# Data for this task:
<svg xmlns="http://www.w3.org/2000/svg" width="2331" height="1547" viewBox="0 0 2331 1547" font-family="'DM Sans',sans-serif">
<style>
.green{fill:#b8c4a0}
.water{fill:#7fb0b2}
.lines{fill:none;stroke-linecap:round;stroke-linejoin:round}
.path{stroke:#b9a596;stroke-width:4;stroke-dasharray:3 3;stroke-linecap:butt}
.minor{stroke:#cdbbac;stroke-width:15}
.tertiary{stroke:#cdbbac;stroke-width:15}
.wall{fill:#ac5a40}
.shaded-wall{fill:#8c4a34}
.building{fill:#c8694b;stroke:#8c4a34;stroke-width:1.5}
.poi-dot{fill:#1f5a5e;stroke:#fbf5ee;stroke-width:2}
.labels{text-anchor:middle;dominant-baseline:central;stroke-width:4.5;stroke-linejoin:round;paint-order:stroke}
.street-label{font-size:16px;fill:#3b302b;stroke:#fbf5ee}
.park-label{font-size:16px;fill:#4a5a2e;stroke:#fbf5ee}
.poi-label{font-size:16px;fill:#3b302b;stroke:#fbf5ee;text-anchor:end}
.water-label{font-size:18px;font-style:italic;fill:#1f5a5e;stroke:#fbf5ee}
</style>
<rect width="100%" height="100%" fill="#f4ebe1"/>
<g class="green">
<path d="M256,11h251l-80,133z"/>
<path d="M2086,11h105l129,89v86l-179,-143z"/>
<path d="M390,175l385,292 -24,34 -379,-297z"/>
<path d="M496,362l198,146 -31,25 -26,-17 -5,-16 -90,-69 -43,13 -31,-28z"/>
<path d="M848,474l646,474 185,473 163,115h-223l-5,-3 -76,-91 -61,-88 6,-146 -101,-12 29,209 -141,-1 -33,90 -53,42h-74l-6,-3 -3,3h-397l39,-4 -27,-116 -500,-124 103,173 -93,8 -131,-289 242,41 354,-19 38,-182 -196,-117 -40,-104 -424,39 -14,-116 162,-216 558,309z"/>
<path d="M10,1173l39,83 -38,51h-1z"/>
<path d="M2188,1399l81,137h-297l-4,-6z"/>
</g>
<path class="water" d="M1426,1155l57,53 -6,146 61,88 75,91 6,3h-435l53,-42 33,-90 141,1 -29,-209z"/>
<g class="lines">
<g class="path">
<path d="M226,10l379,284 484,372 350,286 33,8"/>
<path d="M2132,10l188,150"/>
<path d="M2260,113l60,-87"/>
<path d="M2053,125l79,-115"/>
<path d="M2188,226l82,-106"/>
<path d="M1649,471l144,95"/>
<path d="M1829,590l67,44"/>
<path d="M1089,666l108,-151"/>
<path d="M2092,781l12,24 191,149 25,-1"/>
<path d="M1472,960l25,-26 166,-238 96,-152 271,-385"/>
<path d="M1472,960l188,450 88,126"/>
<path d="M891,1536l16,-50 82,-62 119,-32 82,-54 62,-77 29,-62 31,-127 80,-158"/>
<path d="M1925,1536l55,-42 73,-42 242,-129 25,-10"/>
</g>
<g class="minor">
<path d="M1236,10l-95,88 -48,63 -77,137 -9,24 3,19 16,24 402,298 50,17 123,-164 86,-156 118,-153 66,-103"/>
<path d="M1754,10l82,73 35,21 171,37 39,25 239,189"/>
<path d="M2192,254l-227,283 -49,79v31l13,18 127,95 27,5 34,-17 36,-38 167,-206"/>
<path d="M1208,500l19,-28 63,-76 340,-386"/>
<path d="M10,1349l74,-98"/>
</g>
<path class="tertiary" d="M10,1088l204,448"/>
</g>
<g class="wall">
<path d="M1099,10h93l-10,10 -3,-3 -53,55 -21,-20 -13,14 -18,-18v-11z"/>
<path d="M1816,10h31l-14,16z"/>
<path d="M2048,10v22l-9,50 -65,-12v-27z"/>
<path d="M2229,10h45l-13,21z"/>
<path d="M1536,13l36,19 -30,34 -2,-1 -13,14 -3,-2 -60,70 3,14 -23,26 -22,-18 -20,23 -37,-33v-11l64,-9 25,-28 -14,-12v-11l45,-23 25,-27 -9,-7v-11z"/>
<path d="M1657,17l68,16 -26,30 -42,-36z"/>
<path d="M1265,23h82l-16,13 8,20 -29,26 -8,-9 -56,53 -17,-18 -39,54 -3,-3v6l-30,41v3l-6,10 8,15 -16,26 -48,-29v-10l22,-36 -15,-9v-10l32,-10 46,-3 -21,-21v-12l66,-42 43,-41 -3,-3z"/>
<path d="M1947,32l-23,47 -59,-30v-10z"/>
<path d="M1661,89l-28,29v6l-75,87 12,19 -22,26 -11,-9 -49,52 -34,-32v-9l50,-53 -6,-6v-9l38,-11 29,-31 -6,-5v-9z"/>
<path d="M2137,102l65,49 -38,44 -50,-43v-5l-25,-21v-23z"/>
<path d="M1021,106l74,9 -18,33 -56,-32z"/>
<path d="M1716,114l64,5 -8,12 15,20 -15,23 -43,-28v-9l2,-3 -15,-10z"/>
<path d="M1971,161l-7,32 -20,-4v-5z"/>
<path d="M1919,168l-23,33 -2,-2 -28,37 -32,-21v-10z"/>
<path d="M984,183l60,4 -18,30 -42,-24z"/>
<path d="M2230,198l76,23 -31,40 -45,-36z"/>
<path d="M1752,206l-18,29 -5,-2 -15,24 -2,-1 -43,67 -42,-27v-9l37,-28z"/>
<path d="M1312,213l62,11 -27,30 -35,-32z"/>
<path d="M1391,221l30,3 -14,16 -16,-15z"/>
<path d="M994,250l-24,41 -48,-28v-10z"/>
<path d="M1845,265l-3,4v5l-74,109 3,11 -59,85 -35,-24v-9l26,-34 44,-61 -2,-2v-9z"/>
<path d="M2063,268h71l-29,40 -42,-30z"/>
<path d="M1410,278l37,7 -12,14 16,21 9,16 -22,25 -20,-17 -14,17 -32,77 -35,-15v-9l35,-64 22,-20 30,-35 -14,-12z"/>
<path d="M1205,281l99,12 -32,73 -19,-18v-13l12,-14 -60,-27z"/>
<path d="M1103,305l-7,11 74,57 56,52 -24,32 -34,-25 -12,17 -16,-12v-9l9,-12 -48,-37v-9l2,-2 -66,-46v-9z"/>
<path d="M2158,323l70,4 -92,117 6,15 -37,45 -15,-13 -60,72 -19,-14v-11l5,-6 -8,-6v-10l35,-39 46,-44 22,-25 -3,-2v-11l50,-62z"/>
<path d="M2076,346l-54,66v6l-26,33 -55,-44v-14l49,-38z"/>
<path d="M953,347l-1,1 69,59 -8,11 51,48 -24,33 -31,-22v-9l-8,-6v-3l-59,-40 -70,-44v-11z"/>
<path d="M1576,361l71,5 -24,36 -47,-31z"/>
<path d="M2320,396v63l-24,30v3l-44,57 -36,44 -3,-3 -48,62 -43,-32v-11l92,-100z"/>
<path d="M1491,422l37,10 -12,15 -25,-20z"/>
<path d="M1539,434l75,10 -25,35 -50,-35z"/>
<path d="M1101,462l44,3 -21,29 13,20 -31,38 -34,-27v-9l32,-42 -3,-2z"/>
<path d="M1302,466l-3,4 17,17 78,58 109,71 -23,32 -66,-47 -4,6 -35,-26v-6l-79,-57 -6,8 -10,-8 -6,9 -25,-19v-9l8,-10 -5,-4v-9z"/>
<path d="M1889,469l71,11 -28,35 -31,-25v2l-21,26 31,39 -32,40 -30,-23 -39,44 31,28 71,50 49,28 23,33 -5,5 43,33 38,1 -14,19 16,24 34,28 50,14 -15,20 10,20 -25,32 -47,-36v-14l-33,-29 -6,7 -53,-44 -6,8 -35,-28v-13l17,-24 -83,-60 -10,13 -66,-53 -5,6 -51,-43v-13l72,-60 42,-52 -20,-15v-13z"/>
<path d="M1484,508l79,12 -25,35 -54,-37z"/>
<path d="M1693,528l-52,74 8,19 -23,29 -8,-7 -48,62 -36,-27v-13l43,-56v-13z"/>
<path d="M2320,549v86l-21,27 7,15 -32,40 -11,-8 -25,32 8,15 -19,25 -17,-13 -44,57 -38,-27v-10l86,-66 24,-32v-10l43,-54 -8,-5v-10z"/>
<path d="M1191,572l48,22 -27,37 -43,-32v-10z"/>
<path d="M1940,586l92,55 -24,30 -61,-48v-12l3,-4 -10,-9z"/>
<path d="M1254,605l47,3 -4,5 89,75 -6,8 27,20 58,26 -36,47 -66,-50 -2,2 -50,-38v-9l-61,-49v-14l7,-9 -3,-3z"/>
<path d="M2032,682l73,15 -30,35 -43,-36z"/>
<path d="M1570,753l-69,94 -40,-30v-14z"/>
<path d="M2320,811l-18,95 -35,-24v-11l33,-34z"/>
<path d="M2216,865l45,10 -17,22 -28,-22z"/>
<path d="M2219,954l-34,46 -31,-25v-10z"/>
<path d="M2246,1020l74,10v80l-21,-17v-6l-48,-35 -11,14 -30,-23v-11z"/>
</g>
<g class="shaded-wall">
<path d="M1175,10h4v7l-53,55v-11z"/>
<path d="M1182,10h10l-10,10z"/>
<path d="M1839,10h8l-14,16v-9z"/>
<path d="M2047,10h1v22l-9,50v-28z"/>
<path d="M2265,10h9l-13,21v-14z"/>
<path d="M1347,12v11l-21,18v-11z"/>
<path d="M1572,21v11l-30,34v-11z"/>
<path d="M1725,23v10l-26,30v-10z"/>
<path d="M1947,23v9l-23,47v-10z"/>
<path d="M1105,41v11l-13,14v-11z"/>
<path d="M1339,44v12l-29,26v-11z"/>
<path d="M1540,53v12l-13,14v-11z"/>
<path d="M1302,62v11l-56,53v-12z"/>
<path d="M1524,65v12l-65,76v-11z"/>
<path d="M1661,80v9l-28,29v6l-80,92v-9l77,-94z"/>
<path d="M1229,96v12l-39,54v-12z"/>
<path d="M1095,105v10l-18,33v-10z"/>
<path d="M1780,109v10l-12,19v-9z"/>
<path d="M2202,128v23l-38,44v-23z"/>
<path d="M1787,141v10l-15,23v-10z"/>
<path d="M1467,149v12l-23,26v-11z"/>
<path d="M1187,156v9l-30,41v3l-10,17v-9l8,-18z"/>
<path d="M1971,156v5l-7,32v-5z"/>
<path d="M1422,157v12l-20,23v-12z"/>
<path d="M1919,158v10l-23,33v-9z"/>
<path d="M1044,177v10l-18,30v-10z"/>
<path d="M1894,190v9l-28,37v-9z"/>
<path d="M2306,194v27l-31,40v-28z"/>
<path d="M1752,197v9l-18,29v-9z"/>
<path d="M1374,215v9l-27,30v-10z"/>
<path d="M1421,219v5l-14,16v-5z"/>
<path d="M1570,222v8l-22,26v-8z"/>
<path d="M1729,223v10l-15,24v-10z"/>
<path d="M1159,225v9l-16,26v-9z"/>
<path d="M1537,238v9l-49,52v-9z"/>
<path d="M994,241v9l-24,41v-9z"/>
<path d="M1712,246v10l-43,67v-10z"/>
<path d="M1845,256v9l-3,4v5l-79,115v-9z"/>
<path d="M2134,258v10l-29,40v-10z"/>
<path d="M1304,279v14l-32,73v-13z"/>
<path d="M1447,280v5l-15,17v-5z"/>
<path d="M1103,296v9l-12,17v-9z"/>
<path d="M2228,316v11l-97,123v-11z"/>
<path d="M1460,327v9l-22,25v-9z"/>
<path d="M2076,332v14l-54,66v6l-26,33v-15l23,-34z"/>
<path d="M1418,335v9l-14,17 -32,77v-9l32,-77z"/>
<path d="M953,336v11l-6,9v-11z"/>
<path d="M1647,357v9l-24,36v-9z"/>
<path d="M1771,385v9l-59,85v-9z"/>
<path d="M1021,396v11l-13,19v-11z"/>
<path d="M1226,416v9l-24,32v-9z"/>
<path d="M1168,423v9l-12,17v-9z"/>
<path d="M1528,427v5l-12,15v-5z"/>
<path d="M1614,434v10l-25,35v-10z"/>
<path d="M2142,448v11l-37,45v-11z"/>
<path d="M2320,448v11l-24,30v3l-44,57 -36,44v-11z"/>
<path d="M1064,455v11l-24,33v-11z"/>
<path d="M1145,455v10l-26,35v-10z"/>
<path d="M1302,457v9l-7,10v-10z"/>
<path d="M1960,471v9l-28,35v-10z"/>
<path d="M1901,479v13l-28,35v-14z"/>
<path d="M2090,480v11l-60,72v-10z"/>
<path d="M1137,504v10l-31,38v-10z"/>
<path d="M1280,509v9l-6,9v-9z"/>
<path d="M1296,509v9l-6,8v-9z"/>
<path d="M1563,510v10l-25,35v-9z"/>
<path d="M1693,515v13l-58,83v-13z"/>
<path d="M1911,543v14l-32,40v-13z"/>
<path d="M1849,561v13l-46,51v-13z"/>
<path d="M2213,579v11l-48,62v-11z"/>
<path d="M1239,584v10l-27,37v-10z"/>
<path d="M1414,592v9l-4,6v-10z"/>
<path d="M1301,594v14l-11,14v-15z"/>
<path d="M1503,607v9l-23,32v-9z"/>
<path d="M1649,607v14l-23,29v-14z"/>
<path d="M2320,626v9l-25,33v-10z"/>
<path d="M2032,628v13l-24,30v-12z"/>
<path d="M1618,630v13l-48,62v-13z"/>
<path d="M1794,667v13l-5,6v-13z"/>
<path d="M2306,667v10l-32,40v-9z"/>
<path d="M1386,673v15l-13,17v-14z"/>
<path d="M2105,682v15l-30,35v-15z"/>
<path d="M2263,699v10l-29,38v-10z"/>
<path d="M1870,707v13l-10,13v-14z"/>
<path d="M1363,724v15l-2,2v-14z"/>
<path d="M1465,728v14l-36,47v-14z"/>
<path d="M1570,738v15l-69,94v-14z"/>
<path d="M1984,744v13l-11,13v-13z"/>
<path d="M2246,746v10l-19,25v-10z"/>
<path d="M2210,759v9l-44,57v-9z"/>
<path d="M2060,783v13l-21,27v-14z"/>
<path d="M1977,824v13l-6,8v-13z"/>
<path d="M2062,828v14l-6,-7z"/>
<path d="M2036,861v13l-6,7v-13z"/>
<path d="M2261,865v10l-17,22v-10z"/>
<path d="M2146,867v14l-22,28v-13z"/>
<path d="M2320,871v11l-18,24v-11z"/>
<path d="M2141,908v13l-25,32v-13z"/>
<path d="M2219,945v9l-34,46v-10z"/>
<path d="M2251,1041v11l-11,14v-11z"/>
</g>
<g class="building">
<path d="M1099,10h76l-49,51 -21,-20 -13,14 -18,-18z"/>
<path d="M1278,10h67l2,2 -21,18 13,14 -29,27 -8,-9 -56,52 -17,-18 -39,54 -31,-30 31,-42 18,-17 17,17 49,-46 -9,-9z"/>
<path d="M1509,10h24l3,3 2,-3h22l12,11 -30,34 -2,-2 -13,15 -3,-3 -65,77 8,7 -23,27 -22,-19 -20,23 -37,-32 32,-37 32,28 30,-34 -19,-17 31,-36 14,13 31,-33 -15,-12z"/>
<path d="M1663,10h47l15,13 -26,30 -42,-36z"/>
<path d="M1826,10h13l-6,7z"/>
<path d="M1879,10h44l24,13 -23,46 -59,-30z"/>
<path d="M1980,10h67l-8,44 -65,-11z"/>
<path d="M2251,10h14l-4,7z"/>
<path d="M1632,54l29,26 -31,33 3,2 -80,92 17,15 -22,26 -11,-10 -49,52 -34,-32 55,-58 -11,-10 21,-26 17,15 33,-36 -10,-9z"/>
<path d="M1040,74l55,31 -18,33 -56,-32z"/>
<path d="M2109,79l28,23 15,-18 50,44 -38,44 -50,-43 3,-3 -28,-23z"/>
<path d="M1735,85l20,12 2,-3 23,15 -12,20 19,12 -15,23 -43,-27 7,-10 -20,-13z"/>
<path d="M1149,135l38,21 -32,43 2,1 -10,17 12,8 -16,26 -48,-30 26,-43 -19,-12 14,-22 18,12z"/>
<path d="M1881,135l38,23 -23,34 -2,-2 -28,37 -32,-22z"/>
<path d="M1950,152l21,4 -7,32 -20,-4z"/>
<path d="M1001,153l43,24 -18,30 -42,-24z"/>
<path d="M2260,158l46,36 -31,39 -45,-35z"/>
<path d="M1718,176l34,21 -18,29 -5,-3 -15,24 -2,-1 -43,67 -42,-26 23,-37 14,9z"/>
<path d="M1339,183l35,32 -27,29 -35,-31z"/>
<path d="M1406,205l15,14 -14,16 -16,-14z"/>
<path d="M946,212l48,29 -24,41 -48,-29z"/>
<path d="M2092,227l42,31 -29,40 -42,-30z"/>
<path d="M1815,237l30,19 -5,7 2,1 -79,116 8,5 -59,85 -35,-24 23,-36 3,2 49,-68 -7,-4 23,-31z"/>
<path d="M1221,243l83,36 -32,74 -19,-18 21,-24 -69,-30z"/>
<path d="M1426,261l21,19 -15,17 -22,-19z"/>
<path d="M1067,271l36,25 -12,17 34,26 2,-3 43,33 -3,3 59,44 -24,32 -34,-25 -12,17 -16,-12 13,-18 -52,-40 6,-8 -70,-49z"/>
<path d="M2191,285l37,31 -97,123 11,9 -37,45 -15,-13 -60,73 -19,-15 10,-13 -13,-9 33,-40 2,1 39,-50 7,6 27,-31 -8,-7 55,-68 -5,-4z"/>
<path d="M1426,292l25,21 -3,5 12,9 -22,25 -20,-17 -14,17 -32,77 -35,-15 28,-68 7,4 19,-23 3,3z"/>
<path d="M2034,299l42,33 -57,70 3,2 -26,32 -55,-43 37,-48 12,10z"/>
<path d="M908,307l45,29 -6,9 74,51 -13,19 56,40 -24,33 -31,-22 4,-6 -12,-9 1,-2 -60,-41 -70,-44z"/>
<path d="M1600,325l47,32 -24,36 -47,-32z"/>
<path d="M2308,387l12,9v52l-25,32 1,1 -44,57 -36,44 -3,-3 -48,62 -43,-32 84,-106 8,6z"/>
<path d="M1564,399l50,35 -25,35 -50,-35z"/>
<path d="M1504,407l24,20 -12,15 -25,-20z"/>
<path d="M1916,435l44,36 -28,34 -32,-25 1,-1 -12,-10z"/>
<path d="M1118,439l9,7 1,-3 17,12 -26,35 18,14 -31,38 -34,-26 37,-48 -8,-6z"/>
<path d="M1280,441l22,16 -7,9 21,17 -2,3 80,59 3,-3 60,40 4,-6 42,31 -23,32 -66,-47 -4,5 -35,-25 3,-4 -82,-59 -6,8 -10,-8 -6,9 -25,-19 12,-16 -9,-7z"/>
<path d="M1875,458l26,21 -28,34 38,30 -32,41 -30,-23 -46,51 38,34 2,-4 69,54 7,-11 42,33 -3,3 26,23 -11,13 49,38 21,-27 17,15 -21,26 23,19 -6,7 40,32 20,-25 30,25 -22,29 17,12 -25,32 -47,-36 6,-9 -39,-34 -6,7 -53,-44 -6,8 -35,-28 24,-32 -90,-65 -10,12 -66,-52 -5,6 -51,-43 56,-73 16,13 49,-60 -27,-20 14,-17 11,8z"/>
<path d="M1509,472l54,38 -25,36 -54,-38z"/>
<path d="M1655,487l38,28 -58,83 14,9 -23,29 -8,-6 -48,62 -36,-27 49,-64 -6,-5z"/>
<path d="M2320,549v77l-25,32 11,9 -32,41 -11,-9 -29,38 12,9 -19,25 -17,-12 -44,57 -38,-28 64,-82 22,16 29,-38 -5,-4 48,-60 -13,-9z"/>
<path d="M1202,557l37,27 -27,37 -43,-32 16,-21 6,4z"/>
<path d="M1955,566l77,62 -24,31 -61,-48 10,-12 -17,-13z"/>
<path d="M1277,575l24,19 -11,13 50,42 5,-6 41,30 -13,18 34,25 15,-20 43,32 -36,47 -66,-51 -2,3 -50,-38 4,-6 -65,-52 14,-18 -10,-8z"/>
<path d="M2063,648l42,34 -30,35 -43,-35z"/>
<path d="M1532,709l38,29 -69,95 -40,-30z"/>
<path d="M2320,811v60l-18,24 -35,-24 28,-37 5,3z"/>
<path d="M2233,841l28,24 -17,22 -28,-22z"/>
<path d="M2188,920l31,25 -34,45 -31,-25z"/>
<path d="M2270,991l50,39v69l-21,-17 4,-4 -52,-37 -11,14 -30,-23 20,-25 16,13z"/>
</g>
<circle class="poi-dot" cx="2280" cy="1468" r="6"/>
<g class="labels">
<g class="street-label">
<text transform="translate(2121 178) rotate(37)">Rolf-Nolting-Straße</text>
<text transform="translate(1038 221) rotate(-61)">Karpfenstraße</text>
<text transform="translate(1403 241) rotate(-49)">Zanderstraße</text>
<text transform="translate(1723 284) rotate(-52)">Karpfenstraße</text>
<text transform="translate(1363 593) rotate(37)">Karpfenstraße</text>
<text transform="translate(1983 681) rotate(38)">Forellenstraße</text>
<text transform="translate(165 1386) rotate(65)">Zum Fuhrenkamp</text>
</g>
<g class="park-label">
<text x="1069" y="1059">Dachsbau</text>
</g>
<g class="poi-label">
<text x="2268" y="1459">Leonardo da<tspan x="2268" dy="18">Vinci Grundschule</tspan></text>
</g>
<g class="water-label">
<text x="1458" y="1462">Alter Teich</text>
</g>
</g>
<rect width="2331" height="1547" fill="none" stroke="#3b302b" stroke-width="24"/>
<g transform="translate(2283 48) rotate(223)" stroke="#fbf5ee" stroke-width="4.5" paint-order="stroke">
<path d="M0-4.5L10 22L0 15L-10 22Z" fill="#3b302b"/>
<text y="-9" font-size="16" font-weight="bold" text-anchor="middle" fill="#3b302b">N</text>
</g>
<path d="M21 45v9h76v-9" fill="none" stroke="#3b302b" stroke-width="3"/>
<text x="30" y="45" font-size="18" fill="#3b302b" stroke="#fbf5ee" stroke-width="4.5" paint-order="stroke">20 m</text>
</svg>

# Problem to solve:
Those lines above that contain the string "middle" should be returned.

# Task solution:
.labels{text-anchor:middle;dominant-baseline:central;stroke-width:4.5;stroke-linejoin:round;paint-order:stroke}
<text y="-9" font-size="16" font-weight="bold" text-anchor="middle" fill="#3b302b">N</text>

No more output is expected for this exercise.